Study Indicates Poor National Graduation Performance

By Staff
June 4, 2009

A new report released this week indicates that four-year colleges across the country graduate an average of just 53 percent of students within six years. The study--which was conducted by the American Enterprise Institute, a conservative think tank--was based on data reported to the Education Department by about 1,400 institutions of higher learning throughout the United States.

Entitled "Diplomas and Dropouts," the analysis represents full-time, first-time, degree-seeking students, which effectively does not include transfer students. Although Inside Higher Ed points out that this definition equates to only about 25 percent of full-time students enrolled in the United States, education leaders are taking the study seriously.

"The country needs to do something about this," said Joni Finney, a professor at the University of Pennsylvania who specializes in higher education and was quoted in The Philadelphia Inquirer [from an article originally located at]. "We see generations of students being lost."

Particularly concerning to the authors of the report was the disparity in graduation rates between similar schools.
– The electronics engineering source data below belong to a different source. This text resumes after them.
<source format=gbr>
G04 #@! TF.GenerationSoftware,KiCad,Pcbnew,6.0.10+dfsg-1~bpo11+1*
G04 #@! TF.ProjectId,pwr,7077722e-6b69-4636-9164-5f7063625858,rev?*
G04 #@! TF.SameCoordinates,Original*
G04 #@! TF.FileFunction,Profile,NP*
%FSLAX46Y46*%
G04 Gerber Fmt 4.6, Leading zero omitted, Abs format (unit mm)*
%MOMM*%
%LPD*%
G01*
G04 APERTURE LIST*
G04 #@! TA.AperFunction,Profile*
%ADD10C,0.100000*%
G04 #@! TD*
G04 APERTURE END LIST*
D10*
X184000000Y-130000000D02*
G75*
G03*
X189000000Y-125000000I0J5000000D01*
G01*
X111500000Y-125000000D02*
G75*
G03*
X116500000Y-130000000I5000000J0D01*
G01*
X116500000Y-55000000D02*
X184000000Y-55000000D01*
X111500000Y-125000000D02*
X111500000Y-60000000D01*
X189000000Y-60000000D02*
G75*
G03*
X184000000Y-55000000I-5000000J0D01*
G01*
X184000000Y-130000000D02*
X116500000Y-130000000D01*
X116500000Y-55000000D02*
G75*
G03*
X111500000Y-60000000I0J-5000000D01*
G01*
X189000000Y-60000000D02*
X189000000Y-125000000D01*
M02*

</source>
Heritage University and Walla Walla University, both in Washington state, were used as examples to prove the point: "Both are noncompetitive, private master's degree-granting colleges located in the same state," noted the authors. "However, Walla Walla graduates 53 percent of its students, while Heritage graduates only 17 percent. Our analysis reveals that such substantial differences between similar schools are quite common."

But others countered that the study didn't take into account extenuating factors which could impact the findings. Inside Higher Ed, for example, points out that Heritage is located on the Yakama Indian Reservation and primarily enrolls Native American and minority students who may require more college preparation.
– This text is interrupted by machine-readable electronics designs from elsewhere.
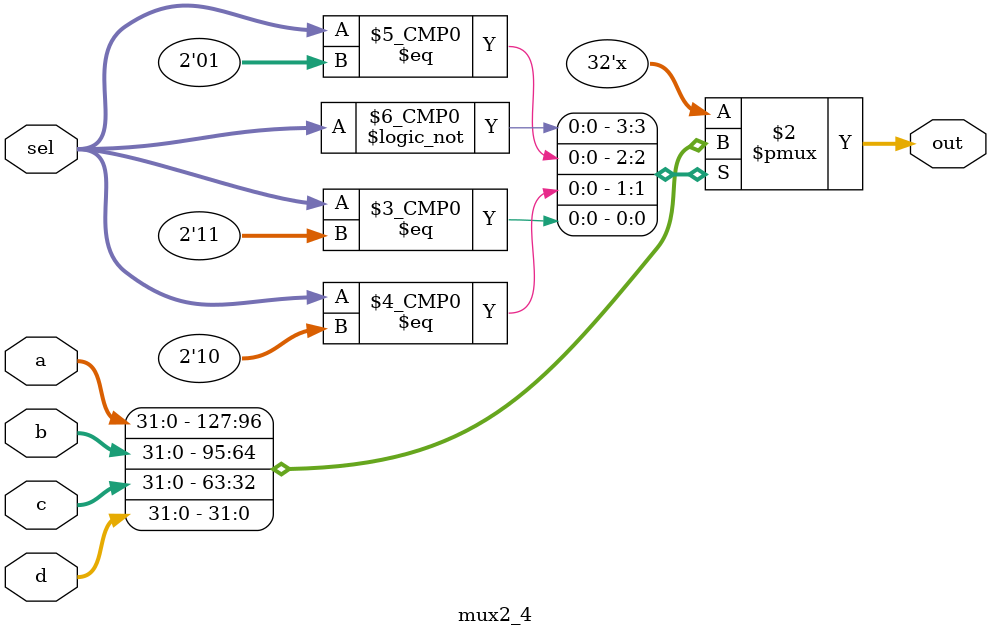
<source format=v>
module mux2_4 (a,b,c,d,sel,out);
    input wire [31:0] a,b,c,d;
    input wire [1:0] sel;

    output reg [31:0] out;

    always @ (*) begin
        case (sel)
            2'b00 : out = a;
            2'b01 : out = b;
            2'b10 : out = c;
            2'b11 : out = d;
        endcase
    end
endmodule
</source>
Similarly, Cheyney University of Pennsylvania, a historically black state system school, graduated only 29 percent of its students in six years--the worst rate in the area. While Cheyney spokeswoman Antoinette Colon acknowledged to the Inquirer that the school was trying to improve, she also noted that many of their students hail from "underestablished educational systems" in the area.

Nevertheless, said the report's authors, individuals should take the findings into account when selecting a school. "When two colleges that enroll similar students that have a graduation rate gap of 20 or 30 percentage points or more, it is fair to ask why," the study says. "More important, students, parents, guidance counselors, and taxpayers (who foot the bill for many student costs) all deserve to know which schools graduate most of their students and which graduate only a few."